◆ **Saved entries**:
-------------------------
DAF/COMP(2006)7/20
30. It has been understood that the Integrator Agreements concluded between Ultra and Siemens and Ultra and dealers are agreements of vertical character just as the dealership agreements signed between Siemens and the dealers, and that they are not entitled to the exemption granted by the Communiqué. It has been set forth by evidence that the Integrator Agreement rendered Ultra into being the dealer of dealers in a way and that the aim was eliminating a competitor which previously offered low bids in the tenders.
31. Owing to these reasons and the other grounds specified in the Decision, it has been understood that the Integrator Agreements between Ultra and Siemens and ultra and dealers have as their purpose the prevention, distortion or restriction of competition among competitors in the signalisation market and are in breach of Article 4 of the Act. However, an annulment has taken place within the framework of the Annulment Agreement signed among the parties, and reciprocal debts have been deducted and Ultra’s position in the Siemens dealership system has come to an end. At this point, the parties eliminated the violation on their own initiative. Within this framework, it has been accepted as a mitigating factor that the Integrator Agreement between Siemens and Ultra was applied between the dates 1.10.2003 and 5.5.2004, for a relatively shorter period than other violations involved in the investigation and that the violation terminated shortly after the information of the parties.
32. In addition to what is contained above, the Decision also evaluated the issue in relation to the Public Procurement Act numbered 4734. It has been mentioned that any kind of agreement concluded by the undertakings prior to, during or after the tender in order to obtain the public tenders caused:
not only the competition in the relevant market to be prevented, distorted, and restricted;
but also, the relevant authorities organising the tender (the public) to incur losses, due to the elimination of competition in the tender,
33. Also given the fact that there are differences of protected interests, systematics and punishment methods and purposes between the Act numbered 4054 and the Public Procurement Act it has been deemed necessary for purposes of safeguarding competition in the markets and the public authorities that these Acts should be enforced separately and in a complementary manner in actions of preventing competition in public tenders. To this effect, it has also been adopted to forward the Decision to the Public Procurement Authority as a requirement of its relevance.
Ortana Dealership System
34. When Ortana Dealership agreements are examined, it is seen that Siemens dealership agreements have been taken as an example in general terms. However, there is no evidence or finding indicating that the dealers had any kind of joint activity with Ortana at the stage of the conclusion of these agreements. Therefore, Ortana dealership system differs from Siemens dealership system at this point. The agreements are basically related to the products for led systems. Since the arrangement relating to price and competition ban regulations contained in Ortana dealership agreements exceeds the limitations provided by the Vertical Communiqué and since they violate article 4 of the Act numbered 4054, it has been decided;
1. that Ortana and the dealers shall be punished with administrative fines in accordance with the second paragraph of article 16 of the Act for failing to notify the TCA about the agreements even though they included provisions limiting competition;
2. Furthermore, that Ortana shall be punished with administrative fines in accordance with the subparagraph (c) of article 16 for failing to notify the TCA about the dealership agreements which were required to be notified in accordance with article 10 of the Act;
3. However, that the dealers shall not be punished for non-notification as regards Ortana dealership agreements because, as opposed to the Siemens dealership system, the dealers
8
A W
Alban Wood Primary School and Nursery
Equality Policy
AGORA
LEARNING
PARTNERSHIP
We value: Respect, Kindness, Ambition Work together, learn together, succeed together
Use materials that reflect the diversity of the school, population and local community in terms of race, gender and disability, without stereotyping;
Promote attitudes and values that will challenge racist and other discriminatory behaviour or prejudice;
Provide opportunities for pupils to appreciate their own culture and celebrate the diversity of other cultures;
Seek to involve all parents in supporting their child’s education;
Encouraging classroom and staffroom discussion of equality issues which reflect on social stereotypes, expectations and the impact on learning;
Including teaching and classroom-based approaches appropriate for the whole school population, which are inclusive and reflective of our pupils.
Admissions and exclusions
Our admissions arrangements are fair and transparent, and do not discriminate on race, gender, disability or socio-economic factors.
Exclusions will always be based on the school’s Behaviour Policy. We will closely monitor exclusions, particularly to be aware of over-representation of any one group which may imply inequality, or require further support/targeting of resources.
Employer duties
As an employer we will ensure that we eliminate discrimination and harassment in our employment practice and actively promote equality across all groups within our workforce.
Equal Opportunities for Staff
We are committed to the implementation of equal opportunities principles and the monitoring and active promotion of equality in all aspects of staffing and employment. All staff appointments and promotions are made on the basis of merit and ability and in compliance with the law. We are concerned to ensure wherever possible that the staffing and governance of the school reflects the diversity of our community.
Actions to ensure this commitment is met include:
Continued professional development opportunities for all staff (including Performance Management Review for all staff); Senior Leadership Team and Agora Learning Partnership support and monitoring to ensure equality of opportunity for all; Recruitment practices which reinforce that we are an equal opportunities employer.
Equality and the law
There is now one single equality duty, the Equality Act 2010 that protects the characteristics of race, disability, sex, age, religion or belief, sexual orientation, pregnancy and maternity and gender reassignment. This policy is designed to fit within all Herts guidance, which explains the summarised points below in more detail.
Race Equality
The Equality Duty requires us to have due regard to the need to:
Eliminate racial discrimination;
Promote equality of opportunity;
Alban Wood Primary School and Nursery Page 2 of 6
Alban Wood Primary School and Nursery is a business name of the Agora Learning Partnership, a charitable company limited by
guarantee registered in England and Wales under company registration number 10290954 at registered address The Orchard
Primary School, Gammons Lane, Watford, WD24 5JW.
-------------------------
◆ **INSTRUCTIONS FOR THE TASK**:
Your answer must be the full set of records above, reproduced exactly.

◆ **RESPONSE AREA**:
DAF/COMP(2006)7/20
30. It has been understood that the Integrator Agreements concluded between Ultra and Siemens and Ultra and dealers are agreements of vertical character just as the dealership agreements signed between Siemens and the dealers, and that they are not entitled to the exemption granted by the Communiqué. It has been set forth by evidence that the Integrator Agreement rendered Ultra into being the dealer of dealers in a way and that the aim was eliminating a competitor which previously offered low bids in the tenders.
31. Owing to these reasons and the other grounds specified in the Decision, it has been understood that the Integrator Agreements between Ultra and Siemens and ultra and dealers have as their purpose the prevention, distortion or restriction of competition among competitors in the signalisation market and are in breach of Article 4 of the Act. However, an annulment has taken place within the framework of the Annulment Agreement signed among the parties, and reciprocal debts have been deducted and Ultra’s position in the Siemens dealership system has come to an end. At this point, the parties eliminated the violation on their own initiative. Within this framework, it has been accepted as a mitigating factor that the Integrator Agreement between Siemens and Ultra was applied between the dates 1.10.2003 and 5.5.2004, for a relatively shorter period than other violations involved in the investigation and that the violation terminated shortly after the information of the parties.
32. In addition to what is contained above, the Decision also evaluated the issue in relation to the Public Procurement Act numbered 4734. It has been mentioned that any kind of agreement concluded by the undertakings prior to, during or after the tender in order to obtain the public tenders caused:
not only the competition in the relevant market to be prevented, distorted, and restricted;
but also, the relevant authorities organising the tender (the public) to incur losses, due to the elimination of competition in the tender,
33. Also given the fact that there are differences of protected interests, systematics and punishment methods and purposes between the Act numbered 4054 and the Public Procurement Act it has been deemed necessary for purposes of safeguarding competition in the markets and the public authorities that these Acts should be enforced separately and in a complementary manner in actions of preventing competition in public tenders. To this effect, it has also been adopted to forward the Decision to the Public Procurement Authority as a requirement of its relevance.
Ortana Dealership System
34. When Ortana Dealership agreements are examined, it is seen that Siemens dealership agreements have been taken as an example in general terms. However, there is no evidence or finding indicating that the dealers had any kind of joint activity with Ortana at the stage of the conclusion of these agreements. Therefore, Ortana dealership system differs from Siemens dealership system at this point. The agreements are basically related to the products for led systems. Since the arrangement relating to price and competition ban regulations contained in Ortana dealership agreements exceeds the limitations provided by the Vertical Communiqué and since they violate article 4 of the Act numbered 4054, it has been decided;
1. that Ortana and the dealers shall be punished with administrative fines in accordance with the second paragraph of article 16 of the Act for failing to notify the TCA about the agreements even though they included provisions limiting competition;
2. Furthermore, that Ortana shall be punished with administrative fines in accordance with the subparagraph (c) of article 16 for failing to notify the TCA about the dealership agreements which were required to be notified in accordance with article 10 of the Act;
3. However, that the dealers shall not be punished for non-notification as regards Ortana dealership agreements because, as opposed to the Siemens dealership system, the dealers
8
A W
Alban Wood Primary School and Nursery
Equality Policy
AGORA
LEARNING
PARTNERSHIP
We value: Respect, Kindness, Ambition Work together, learn together, succeed together
Use materials that reflect the diversity of the school, population and local community in terms of race, gender and disability, without stereotyping;
Promote attitudes and values that will challenge racist and other discriminatory behaviour or prejudice;
Provide opportunities for pupils to appreciate their own culture and celebrate the diversity of other cultures;
Seek to involve all parents in supporting their child’s education;
Encouraging classroom and staffroom discussion of equality issues which reflect on social stereotypes, expectations and the impact on learning;
Including teaching and classroom-based approaches appropriate for the whole school population, which are inclusive and reflective of our pupils.
Admissions and exclusions
Our admissions arrangements are fair and transparent, and do not discriminate on race, gender, disability or socio-economic factors.
Exclusions will always be based on the school’s Behaviour Policy. We will closely monitor exclusions, particularly to be aware of over-representation of any one group which may imply inequality, or require further support/targeting of resources.
Employer duties
As an employer we will ensure that we eliminate discrimination and harassment in our employment practice and actively promote equality across all groups within our workforce.
Equal Opportunities for Staff
We are committed to the implementation of equal opportunities principles and the monitoring and active promotion of equality in all aspects of staffing and employment. All staff appointments and promotions are made on the basis of merit and ability and in compliance with the law. We are concerned to ensure wherever possible that the staffing and governance of the school reflects the diversity of our community.
Actions to ensure this commitment is met include:
Continued professional development opportunities for all staff (including Performance Management Review for all staff); Senior Leadership Team and Agora Learning Partnership support and monitoring to ensure equality of opportunity for all; Recruitment practices which reinforce that we are an equal opportunities employer.
Equality and the law
There is now one single equality duty, the Equality Act 2010 that protects the characteristics of race, disability, sex, age, religion or belief, sexual orientation, pregnancy and maternity and gender reassignment. This policy is designed to fit within all Herts guidance, which explains the summarised points below in more detail.
Race Equality
The Equality Duty requires us to have due regard to the need to:
Eliminate racial discrimination;
Promote equality of opportunity;
Alban Wood Primary School and Nursery Page 2 of 6
Alban Wood Primary School and Nursery is a business name of the Agora Learning Partnership, a charitable company limited by
guarantee registered in England and Wales under company registration number 10290954 at registered address The Orchard
Primary School, Gammons Lane, Watford, WD24 5JW.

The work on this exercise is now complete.